80g fresh ginger, peeled and thinly sliced
40g stem ginger
2 tbsp ginger syrup from the jar
200g mild molasses
50g golden syrup
150g caster sugar
50g dark muscovado sugar
250ml vegetable oil (I have also used olive oil in a pinch and it worked)
350g plain flour
1 tbsp ground ginger
1 tsp ground cinnamon
1/2 tsp ground cloves
1/2 tsp salt
2 tsp bicarbonate of soda
2 large eggs
150g icing sugar
1 tbsp lemon juice, or when they are in season, the same amount of juice from half a clementine
Grease and line a 23cm springform or loose bottomed cake tin with oil/butter and parchment. (You can also make this in mini cake or loaf tins for gifts).
Finely chop the fresh and the stem ginger either by hand or in a magimix and set aside.
In a large bowl, mix the molasses, golden syrup, stem ginger syrup, sugars and oil.
In another bowl, combine the flour, ground ginger, cinnamon, cloves, salt and stir together.
Bring a small saucepan with the water to the boil. Add the bicarbonate of soda and immediately add to the molasses/sugar/oil mixture and stir together to completely incorporate all the ingredients. Add the chopped gingers.
Pour the flour mixture over the sugar mixture and stir together, careful to always stir in the same direction (this ensures a lump free batter. Thank you Claire Ptak for this life changing tip).
Add the eggs and mix until fully amalgamated into the batter.
Cover the bowl with cling film and allow the mixture to sit for an hour (or up to 2 hours). A new minutes before you are ready to bake, preheat your oven to 160C.
Give the batter one last stir and pour into the prepared cake tin and bake for about an hour (check after 50 minutes but could take upto 70 minutes depending on your oven). The top should be springy to the touch and a cake tester should come out clean. Allow to cool in the pan.

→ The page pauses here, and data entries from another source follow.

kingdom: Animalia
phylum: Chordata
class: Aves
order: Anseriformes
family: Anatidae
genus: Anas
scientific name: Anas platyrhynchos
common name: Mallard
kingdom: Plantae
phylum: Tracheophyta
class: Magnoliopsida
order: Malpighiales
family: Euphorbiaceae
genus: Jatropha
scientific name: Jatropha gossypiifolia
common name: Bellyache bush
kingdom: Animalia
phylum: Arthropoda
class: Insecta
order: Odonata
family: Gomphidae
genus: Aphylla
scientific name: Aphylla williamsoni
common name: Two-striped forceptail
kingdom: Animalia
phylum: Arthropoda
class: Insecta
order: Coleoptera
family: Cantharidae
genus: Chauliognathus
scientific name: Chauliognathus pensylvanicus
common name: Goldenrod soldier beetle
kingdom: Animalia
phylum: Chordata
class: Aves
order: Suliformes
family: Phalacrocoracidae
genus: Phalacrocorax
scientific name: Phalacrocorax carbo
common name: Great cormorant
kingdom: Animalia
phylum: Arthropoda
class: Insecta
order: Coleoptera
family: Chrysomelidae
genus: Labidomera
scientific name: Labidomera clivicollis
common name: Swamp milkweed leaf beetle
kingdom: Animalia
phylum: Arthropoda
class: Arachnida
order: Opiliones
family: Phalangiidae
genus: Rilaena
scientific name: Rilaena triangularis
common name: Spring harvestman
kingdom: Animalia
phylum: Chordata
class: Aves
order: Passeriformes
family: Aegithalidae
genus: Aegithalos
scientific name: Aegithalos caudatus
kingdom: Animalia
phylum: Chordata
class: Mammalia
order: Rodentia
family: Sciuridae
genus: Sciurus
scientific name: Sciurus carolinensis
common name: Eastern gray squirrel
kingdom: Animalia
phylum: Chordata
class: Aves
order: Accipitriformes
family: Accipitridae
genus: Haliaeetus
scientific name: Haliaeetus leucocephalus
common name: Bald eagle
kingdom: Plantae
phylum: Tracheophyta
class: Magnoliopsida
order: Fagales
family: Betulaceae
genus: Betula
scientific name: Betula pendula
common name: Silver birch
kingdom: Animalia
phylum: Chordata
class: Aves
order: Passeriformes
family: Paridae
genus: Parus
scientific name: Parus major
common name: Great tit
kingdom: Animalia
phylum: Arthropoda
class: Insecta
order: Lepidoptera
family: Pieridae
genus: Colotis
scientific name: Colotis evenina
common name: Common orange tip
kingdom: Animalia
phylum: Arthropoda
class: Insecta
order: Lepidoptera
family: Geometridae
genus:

When ready, run a knife around the edge of the pan to release it. Gently invert the cake onto a plate or rack to remove the parchment from underneath and then re-invert onto a serving plate.
This cake keeps beautifully for at least 5 days, un -iced, wrapped in cling film, and actually tasted much better as the days go on, getting sticker, darker and producing a more complex flavour and crumb.
If you want to ice the cake (this is simply for vanity as it is equally as satisfyingly moreish without), stir together the icing sugar and citrus juice of choice and mix until it is smooth enough to spread on the cake. Allow to drip down the sides (this is not an exercise in perfection) and enjoy.